Ok not performance-wise but...

I've created a software renderer which supports ps 2.0 shaders. Unlike the reference rasterizer, it is not an interpreter but an optimized JIT compiler using SIMD instructions. So it is dozens of times faster than refrast and beats hardware in flexibility. For one, it is no problem to go beyond the 32 texture instructions limit in ps 2.0 hardware, while still keeping things real-time.

You can read the details here: swShader.
Posted on 2003-05-17 15:54:17 by C0D1F1ED
Looking :)
Posted on 2003-05-17 22:57:00 by Homer
woah impressive stuff,
Posted on 2003-05-20 14:48:58 by x86asm

woah impressive stuff,


No support for Athlon x87 FPU/3DNow! ?
Posted on 2003-05-20 14:50:14 by x86asm
Originally posted by x86asm No support for Athlon x87 FPU/3DNow! ?

3DNow! is far inferior to SSE, but feel free to to make a 3DNow! implementation, the whole source code is in the package...
Posted on 2003-05-20 18:11:35 by C0D1F1ED


3DNow! is far inferior to SSE, but feel free to to make a 3DNow! implementation, the whole source code is in the package...


awww...3DNow! isnt that bad. I know its missing a packed divide instruction (one thing I think is a serious defect in 3DNow!) but 3DNow can speed up most 3D calculations.
Posted on 2003-05-20 20:01:48 by x86asm
A good FPU version would be better than 3DNow, imho.
Posted on 2003-05-20 20:31:33 by bitRAKE
awww...3DNow! isnt that bad. I know its missing a packed divide instruction (one thing I think is a serious defect in 3DNow!) but 3DNow can speed up most 3D calculations.

A good FPU version would be better than 3DNow, imho.

I need integer and floating-point calculations at the same time. With 3DNow!, you have to share eight registers with MMX. Add to this the fact that 3DNow! can only store two floats in an MMX register, while I mostly use four, and you end up with way too little registers. My bilinear texture sampler already uses all eight MMX registers. It's not a limit though, because I implemented an automatic register allocator. So you certainly can do it with this little registers, but it will produce lots of spilling code, that's extra move instructions to free registers by copying them to memory. So it's going to be a lot slower.

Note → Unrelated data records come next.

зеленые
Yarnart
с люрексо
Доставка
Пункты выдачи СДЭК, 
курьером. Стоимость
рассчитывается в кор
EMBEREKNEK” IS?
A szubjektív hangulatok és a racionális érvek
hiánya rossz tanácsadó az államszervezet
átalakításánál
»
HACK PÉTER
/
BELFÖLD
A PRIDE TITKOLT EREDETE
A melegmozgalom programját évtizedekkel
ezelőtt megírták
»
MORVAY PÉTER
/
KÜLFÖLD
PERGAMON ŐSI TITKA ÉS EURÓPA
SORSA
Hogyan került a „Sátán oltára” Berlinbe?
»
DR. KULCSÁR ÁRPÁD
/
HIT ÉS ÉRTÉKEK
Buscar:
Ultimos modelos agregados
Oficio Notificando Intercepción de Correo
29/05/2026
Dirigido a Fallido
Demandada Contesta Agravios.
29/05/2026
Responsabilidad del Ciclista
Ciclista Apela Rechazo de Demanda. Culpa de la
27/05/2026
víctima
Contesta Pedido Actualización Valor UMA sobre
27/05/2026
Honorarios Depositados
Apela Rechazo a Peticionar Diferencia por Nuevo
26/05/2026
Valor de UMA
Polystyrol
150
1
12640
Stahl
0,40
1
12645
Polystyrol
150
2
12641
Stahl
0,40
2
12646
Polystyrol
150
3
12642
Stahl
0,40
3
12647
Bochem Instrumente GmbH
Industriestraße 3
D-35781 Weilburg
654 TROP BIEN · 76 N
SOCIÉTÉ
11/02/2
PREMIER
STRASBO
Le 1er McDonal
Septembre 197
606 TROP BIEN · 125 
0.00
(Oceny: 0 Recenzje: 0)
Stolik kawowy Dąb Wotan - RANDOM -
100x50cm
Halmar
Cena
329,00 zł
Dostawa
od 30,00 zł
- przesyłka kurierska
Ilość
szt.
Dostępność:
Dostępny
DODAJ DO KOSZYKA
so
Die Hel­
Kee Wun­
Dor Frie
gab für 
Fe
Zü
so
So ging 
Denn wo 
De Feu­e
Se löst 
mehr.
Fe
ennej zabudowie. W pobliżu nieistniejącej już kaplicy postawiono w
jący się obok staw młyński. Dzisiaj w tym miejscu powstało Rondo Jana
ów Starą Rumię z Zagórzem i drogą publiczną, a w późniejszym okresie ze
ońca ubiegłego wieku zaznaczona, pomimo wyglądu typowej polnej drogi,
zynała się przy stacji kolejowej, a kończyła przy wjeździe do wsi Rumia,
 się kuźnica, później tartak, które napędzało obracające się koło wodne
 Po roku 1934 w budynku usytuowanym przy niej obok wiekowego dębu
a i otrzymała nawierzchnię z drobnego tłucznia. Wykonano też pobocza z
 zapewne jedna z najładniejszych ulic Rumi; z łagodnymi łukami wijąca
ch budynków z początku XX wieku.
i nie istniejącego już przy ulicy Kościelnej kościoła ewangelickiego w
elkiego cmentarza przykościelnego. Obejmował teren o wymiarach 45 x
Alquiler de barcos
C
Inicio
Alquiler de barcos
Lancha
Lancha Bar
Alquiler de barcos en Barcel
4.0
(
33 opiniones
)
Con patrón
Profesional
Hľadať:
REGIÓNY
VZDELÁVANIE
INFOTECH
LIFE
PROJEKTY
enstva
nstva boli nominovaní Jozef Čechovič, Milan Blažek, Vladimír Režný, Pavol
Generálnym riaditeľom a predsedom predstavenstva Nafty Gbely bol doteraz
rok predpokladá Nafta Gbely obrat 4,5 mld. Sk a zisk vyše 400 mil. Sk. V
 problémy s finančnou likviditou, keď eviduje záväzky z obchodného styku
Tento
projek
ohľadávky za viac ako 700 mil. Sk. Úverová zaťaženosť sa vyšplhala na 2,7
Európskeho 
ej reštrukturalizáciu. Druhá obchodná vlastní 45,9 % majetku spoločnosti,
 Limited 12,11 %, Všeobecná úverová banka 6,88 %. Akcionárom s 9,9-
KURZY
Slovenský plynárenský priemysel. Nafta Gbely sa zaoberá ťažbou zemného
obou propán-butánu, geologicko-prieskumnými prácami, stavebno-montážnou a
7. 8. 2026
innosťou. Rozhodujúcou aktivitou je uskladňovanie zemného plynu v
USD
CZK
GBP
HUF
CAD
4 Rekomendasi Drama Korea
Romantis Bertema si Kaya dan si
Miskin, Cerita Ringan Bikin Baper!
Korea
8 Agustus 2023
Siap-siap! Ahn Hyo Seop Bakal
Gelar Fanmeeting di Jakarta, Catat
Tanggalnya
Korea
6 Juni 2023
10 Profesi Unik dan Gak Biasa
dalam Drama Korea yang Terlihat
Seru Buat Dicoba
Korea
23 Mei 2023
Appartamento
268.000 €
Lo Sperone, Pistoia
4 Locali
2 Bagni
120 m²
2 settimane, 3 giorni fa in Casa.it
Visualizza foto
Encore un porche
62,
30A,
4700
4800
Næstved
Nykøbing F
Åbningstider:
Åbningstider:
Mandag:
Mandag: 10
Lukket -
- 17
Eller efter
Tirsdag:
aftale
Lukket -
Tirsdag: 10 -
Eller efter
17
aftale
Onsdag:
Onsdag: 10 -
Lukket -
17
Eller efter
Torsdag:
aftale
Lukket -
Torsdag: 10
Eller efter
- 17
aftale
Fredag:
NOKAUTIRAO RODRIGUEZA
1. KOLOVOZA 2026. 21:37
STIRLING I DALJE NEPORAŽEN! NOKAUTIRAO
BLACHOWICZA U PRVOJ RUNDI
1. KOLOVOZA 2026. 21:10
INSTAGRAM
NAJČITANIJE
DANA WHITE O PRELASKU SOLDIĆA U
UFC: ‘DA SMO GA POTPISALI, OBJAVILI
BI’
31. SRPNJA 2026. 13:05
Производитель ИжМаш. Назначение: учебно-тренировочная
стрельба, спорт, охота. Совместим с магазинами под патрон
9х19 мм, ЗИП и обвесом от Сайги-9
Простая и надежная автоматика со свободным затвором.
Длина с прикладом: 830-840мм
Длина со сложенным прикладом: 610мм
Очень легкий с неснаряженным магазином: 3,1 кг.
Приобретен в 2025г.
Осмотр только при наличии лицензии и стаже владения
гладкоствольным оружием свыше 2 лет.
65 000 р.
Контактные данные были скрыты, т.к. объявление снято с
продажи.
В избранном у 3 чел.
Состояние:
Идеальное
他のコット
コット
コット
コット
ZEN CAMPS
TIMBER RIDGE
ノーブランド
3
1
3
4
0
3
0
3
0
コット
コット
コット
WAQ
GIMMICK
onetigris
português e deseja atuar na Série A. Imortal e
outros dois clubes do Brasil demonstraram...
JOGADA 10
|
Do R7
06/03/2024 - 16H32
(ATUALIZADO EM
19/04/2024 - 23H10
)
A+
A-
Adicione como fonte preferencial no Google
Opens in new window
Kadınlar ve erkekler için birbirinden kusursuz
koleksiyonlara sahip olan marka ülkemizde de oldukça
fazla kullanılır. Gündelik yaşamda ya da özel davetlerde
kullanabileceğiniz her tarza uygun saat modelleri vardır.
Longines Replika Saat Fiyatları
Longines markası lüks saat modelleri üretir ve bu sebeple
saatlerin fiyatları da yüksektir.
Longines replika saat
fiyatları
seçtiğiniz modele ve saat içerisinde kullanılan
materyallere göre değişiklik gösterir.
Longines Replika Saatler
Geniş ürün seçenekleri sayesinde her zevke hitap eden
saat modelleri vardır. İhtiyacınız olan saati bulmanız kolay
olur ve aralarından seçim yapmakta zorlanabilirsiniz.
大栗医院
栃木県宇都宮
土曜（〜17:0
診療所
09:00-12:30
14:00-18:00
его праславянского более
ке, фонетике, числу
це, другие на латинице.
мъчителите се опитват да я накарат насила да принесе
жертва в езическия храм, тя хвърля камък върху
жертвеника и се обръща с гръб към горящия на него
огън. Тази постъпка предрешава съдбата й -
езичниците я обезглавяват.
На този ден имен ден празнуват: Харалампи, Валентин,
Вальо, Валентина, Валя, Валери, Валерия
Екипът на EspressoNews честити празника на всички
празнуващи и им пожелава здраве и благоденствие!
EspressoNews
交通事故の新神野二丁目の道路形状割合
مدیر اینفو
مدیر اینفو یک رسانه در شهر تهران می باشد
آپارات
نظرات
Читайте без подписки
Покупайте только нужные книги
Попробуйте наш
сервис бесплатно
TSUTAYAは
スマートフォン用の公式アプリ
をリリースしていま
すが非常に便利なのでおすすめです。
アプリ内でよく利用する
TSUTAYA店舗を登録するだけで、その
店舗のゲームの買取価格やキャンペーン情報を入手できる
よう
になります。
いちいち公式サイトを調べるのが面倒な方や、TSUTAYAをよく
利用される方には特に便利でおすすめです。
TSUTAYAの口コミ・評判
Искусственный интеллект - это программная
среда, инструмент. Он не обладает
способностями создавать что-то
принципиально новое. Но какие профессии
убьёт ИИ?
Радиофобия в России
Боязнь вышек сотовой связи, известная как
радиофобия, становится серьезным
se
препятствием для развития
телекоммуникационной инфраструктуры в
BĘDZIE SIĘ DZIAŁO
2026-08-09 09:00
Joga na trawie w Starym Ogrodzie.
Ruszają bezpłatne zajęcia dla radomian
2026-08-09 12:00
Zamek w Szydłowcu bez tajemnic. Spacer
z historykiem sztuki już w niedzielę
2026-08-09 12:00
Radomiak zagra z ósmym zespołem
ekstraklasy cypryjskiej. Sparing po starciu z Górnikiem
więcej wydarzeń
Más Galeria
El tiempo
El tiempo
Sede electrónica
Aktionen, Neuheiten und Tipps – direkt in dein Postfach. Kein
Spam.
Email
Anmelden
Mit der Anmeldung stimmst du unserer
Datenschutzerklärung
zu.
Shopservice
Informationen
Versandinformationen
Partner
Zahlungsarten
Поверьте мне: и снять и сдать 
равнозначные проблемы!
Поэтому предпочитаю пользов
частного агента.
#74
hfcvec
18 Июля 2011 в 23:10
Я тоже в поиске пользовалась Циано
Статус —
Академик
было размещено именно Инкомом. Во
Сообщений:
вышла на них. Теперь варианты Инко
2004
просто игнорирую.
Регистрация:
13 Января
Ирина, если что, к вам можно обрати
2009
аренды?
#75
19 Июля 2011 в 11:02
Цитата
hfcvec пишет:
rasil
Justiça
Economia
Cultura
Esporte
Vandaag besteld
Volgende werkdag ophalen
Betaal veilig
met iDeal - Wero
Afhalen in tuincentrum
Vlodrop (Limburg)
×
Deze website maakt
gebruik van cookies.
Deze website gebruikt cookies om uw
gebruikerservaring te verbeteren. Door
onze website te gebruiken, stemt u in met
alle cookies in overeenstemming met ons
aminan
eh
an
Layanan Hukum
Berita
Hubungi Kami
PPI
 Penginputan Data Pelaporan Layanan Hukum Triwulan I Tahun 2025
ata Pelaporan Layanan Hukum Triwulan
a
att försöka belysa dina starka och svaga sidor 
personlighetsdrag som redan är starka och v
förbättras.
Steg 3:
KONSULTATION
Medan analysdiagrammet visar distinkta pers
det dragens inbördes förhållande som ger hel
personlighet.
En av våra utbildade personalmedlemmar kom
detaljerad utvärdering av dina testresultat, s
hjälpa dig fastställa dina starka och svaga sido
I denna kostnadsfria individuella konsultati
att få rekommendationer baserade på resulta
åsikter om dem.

The FPU is even less of an option because they don't allow to share registers with MMX since it's stack based. This means an extra instruction for switching modes is needed and you have to write all registers to memory if they contain useful data. I didn't implement an automatic register allocator for the FPU, I'm not even sure if it's possible. But it's certainly possible if you manage the registers yourself. Again you're going to need lots of spilling code though and since it only operates on single scalars you don't get the advantages of SIMD.

With SSE, the whole situation changes. MMX has it's own eight registers and SSE also. So you don't have balance register usage any more and it's all much less complex. As I mentioned before, SSE registers can hold four floats, and process them all in parallel. So you need a lot less instructions and because the actual number of bytes in registers has tripled you need a lot less spilling (hardly any).

Feel free to prove wrong though. I'd really love to see a 3DNow! implementation. It's all in the Shader/PS20Assember.cpp file...
Posted on 2003-05-21 08:17:49 by C0D1F1ED